Breath is a short-term version of stamina. Breath is an answer to a problem that old HrH had with its "energy economy", where characters who were forced to exhaust themselves far from home were kind of out of luck, and characters who were engaged in labor would just have a cycle of burning down their Endurance Points and then sleeping. Breath, like Stamina/Endurance, is used up for physical activity, but as soon as you stop using it up, after a short delay (longer depending on how low you let your Breath get, but never very long), it starts to refill very quickly. However, if you do something that would spend Breath and you don't have any? Your character gets winded. While winded, you can't move or perform most actions, and your breath doesn't refill.

An untrained character with normal physical fitness can get winded running full-out for the length of a single map region. One with higher fitness and running skill can run for multiple map segments while their breath slowly drains, then stop briefly to catch their breath and continue on without penalty.

Happiness is a single stat that replaces the ad-hoc agglomeration of various indicators of comfort and taste that old Hedgerow Hall used to modify your recovery rates. Eating good food, sleeping in comfortable places, etc., will all increase your happiness, while doing unpleasant things will lower it. Right now happiness is coded in but nothing interacts with it.

SCROUNGING!

I'm particularly pleased with how I've worked this one, as I think it captures the spirit of the original version while not relying quite so much on a lot of verb-expansion.

Scrounging for supplies, like climbing or running, is a toggle mode. When you are scrounging, your speed is slowed and each step you take generates a scrounge attempt. (Added bonus: scrounging is now represented by someone slowly moving back and forth or all around the region, rather than standing stock still!) There's no text spam for the attempt. I would eventually like to add visual representation for scrounging, but Glitz is Not Gameplay.

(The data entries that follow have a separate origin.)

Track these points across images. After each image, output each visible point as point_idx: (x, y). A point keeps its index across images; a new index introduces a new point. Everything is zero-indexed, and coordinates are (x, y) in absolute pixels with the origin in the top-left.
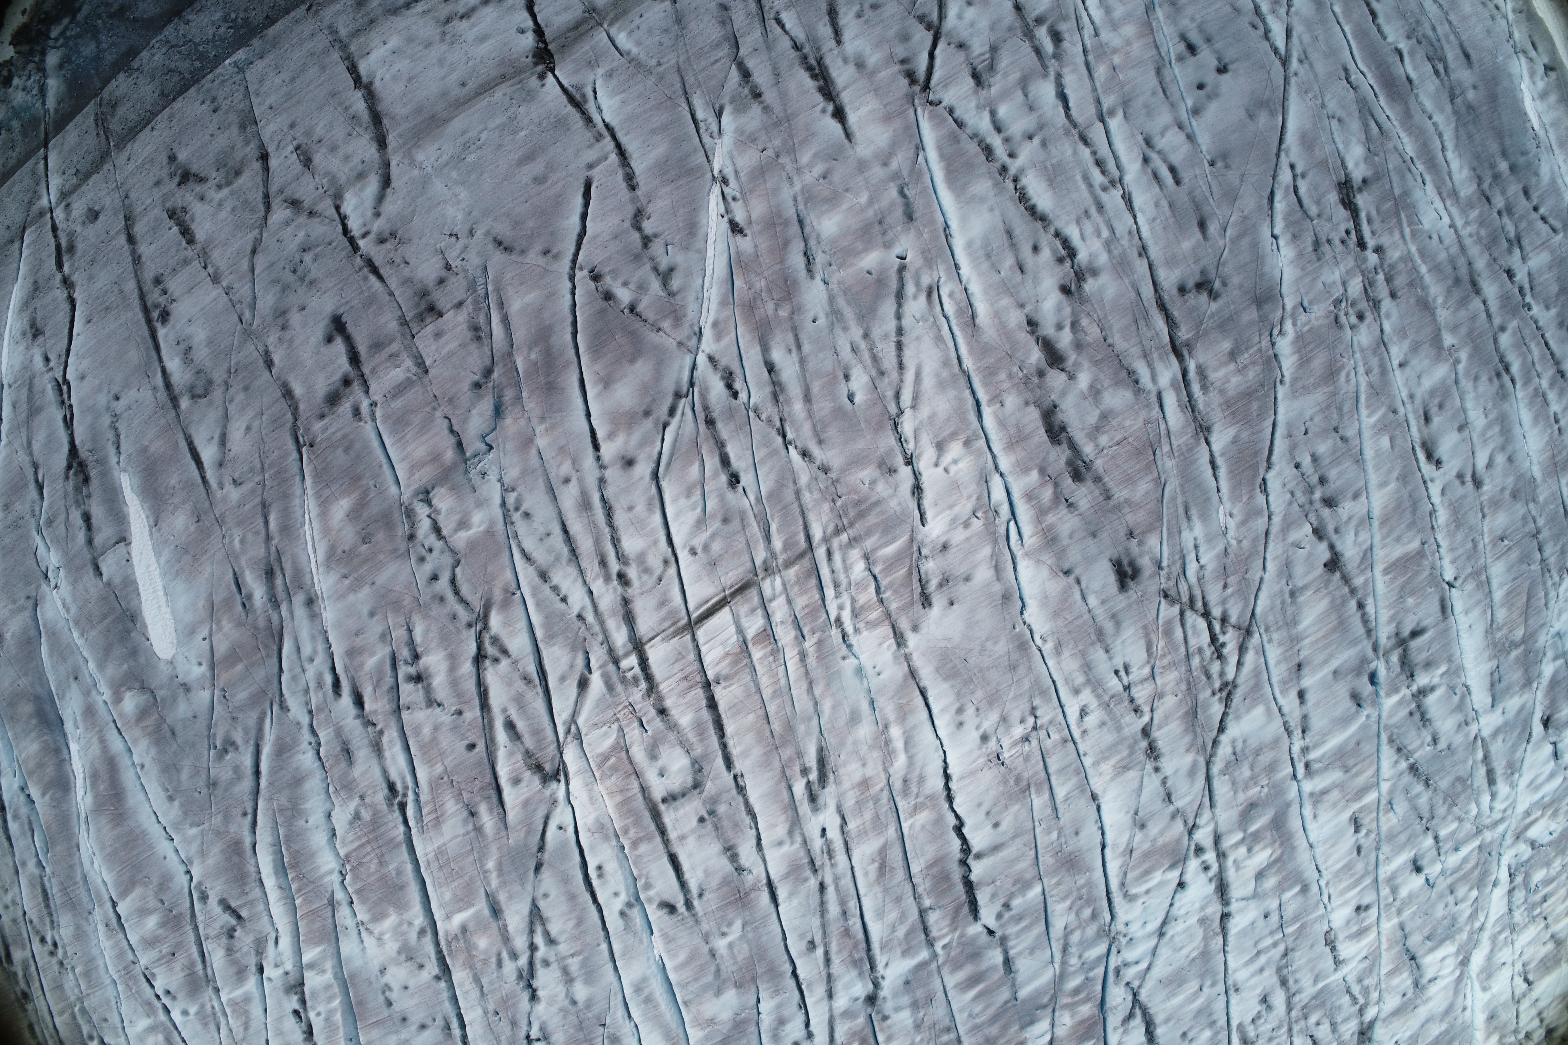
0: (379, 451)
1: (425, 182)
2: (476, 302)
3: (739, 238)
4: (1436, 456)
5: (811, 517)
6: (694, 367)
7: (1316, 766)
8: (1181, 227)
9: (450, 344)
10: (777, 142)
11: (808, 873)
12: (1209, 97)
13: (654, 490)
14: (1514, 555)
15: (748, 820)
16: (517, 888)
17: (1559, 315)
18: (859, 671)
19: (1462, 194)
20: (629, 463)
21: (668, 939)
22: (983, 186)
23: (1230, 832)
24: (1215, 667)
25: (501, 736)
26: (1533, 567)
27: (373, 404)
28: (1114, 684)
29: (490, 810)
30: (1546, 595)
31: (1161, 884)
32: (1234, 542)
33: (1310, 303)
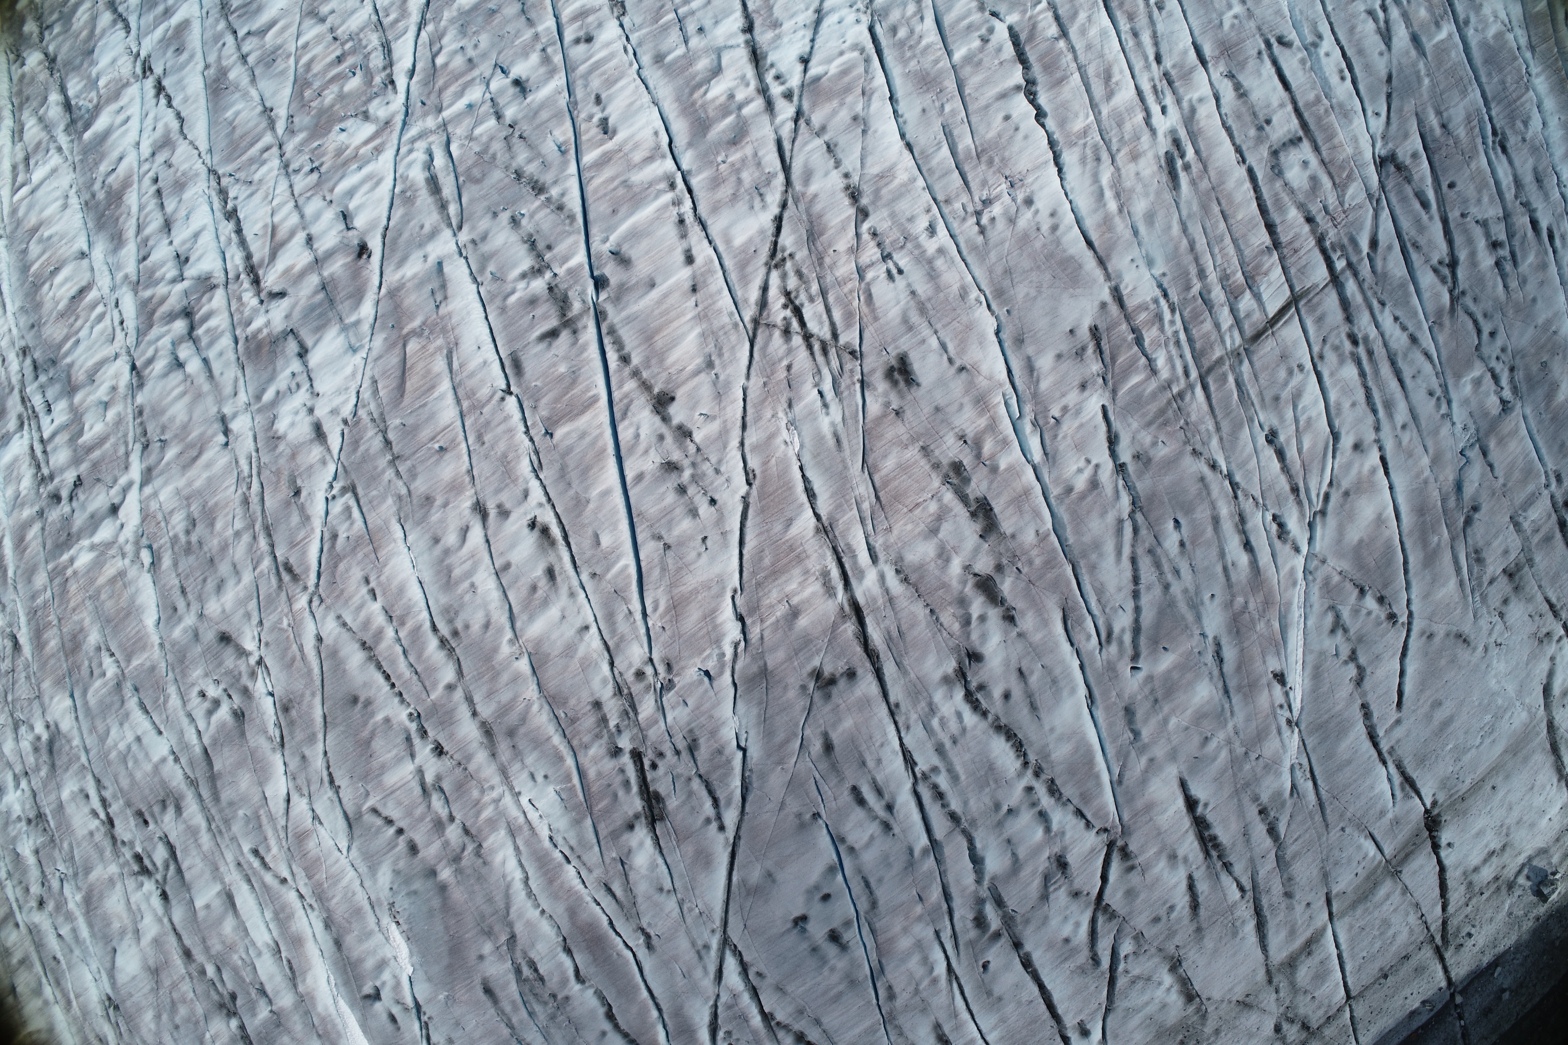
0: (1541, 444)
1: (1521, 691)
2: (1480, 585)
3: (1278, 669)
4: (536, 533)
5: (1205, 407)
6: (1311, 540)
7: (663, 185)
8: (852, 741)
9: (1497, 545)
10: (1247, 767)
11: (1173, 73)
12: (817, 888)
13: (1337, 423)
14: (425, 434)
15: (1230, 122)
16: (1404, 61)
17: (372, 714)
18: (1150, 263)
19: (502, 833)
20: (1357, 447)
21: (1279, 12)
22: (1061, 753)
23: (756, 115)
24: (792, 283)
25: (1431, 195)
26: (398, 421)
27: (1547, 486)
28: (902, 259)
29: (1432, 130)
30: (376, 391)
31: (829, 61)
32: (781, 414)
33: (701, 682)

You can also specify what you're looking for, which can be a category (available top-level categories so far are food, materials, and minerals; sub-categories work, too, as you can search for fruits or vegetables) or specific item. If you are not skilled in scrounging, all this does is filter your results; if a successful scrounge would have given you leaves when you're looking for berries, you just don't get anything. If you have scrounging skill, then the weighting of everything you're not looking for goes down.

As I'm talking about this, it occurs to me that I might add an alias like "valuables" that filters everything but rare items.

When I add other harvesting skills like herbalism, they will work with the scrounging system.

Scrounging uses a little endurance, but mostly it generates stress on failures, and even skilled scroungers fail more often than they succeed, requiring you to pace yourself.

Because each map region has its own area, "resource depletion" will function at a per-map-region level, though it is not yet present.

Mmmmm parsers tho :D
Yessss (to all of that)
\o/
Wow. I come back to BYOND after a long break to see this? I am thoroughly satisfied.